- Toto Wolff defendeu George Russell após a classificação em Mônaco, afastando a pressão psicológica como causa.
- O chefe da Mercedes afirmou que o problema foi a falta de confiança de Russell no carro durante a sessão.
- A dificuldade começou após um terceiro treino livre promissor, complicando a performance na classificação.
- Wolff explicou que, sem aderência, é muito difícil forçar o ritmo em Mônaco.
- Kimi Antonelli conquistou a pole position para o GP de Mônaco, enquanto Russell busca recuperar o ritmo.
O que aconteceu: na classificação para o GP de Mônaco, George Russell teve desempenho abaixo do esperado. Toto Wolff, chefe da Mercedes, afirmou que o problema foi a falta de confiança no carro durante a sessão, não pressão psicológica. Kimi Antonelli aparece como destaque ao lado dele.
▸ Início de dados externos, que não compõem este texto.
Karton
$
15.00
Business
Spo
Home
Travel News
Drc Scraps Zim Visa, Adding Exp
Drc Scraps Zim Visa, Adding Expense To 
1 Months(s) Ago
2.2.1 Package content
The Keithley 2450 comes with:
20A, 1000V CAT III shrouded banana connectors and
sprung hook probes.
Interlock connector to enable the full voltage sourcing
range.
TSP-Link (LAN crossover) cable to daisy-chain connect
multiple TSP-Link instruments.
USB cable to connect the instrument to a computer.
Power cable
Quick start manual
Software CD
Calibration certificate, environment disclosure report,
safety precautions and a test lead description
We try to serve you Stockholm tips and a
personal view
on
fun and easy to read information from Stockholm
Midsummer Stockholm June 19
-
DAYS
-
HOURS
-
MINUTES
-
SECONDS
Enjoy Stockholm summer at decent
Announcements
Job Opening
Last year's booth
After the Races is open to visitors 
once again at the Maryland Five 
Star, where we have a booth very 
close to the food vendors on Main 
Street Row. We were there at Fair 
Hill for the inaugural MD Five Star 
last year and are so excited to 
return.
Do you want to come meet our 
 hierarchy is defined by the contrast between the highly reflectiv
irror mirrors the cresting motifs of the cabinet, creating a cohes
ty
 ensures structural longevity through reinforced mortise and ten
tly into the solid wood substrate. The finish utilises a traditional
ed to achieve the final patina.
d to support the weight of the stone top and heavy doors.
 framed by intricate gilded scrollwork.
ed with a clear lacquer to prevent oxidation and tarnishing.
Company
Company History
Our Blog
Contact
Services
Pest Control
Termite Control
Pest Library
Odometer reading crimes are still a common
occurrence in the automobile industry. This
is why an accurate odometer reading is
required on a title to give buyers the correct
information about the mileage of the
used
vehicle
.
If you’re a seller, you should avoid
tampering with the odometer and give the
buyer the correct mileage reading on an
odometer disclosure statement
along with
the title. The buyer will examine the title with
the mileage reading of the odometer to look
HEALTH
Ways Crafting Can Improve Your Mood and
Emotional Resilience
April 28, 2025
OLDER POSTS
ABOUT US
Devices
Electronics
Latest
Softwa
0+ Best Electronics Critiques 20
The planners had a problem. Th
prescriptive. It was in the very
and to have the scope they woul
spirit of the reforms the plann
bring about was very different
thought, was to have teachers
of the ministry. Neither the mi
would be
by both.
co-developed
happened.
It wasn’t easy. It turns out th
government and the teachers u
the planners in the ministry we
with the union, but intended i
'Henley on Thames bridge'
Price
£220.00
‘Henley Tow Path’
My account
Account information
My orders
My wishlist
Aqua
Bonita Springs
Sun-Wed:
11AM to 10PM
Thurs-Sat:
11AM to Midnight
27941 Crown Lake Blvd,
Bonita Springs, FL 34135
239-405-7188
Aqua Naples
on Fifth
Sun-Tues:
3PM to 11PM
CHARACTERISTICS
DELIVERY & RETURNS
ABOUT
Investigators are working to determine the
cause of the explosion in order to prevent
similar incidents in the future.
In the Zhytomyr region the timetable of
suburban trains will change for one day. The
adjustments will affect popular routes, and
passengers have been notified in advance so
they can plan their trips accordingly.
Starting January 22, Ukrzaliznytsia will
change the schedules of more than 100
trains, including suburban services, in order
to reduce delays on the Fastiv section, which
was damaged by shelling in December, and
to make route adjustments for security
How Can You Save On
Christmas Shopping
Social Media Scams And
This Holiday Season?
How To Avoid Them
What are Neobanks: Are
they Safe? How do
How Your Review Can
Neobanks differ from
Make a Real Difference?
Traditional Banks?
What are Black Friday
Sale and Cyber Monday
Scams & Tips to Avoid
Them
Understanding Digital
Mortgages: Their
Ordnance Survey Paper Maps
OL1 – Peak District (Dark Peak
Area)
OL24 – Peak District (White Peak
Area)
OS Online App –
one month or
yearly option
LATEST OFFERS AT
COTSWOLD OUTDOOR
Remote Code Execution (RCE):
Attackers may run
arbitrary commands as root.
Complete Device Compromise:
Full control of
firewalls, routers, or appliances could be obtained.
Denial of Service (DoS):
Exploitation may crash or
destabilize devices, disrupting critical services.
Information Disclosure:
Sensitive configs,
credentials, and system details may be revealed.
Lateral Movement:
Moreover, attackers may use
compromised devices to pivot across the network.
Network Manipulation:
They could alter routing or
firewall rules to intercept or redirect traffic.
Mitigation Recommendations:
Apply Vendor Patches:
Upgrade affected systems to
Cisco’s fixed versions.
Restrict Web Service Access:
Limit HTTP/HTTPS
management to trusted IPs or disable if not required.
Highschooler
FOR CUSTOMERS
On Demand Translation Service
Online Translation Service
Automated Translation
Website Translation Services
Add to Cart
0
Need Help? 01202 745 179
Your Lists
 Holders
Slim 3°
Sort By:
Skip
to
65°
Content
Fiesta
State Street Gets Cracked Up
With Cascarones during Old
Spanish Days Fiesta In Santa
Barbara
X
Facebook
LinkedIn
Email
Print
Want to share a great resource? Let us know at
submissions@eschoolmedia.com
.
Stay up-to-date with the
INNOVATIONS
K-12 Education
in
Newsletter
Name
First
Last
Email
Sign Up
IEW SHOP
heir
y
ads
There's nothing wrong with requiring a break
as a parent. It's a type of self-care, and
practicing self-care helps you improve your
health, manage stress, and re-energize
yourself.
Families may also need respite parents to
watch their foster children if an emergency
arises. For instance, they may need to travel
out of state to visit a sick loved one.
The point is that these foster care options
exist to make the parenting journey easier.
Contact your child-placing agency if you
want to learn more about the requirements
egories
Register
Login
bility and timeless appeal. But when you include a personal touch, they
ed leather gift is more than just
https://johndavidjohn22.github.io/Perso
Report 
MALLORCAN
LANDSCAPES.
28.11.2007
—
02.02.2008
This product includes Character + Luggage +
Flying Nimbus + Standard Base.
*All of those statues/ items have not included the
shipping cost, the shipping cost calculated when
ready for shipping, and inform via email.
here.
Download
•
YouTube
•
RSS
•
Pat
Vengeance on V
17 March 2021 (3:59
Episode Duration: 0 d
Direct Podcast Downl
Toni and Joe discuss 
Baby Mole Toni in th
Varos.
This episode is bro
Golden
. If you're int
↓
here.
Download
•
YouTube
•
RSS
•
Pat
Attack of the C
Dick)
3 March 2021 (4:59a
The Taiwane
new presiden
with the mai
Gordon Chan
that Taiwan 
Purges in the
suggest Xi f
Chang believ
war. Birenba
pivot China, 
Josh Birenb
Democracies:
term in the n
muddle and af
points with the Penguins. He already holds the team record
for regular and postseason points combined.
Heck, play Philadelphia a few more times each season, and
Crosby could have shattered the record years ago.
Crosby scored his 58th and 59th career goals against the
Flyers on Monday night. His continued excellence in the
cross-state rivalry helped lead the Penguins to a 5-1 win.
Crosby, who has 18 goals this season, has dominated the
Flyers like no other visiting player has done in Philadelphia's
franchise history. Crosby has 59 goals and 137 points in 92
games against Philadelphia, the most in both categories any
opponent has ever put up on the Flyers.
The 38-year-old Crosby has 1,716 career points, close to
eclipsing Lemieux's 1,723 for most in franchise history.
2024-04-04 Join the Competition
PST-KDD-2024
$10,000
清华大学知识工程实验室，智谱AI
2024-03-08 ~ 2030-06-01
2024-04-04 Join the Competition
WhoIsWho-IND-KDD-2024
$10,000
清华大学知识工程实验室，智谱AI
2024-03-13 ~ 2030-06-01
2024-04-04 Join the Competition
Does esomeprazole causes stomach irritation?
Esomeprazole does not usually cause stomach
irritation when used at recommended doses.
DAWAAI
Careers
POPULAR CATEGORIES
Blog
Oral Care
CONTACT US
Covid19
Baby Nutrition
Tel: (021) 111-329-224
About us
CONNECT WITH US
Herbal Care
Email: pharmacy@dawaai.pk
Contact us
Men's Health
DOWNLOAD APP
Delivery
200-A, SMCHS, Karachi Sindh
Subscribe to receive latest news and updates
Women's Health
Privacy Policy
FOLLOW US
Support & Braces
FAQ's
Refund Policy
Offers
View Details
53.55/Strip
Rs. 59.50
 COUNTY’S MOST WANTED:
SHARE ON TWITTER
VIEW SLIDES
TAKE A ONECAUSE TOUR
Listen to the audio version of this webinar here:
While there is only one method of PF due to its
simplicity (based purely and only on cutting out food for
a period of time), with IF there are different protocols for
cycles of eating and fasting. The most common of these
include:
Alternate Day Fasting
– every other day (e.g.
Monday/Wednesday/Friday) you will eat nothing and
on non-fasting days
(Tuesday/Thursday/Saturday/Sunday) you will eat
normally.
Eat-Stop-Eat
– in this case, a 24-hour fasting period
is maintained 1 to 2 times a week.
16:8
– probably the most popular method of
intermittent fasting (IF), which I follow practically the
Quem está envolvido: além de Russell, o comentário de Wolff envolve a própria Mercedes e o jovem Kimi Antonelli, apontado como referência de desempenho do time rival no fim de semana.
Quando e onde: a declaração foi feita após a classificação em Mônaco, pista onde a aderência é crucial para o desempenho nas curvas lentas e na gestão de pneus.
Por quê: segundo Wolff, a questão começou após um terceiro treino livre promissor, dificultando a busca por ritmo na sessão de qualificação. A falta de aderência foi citada como decisiva para o resultado de Russell em Monte Carlo.
Pole position de Antonelli em Mônaco
Antonelli conquistou a pole em Monte Carlo, ampliando a pressão sobre Russell e a Mercedes, que buscam recuperar o ritmo nas próximas etapas. A equipe de Russell deve analisar ajustes para melhorar a aderência do carro.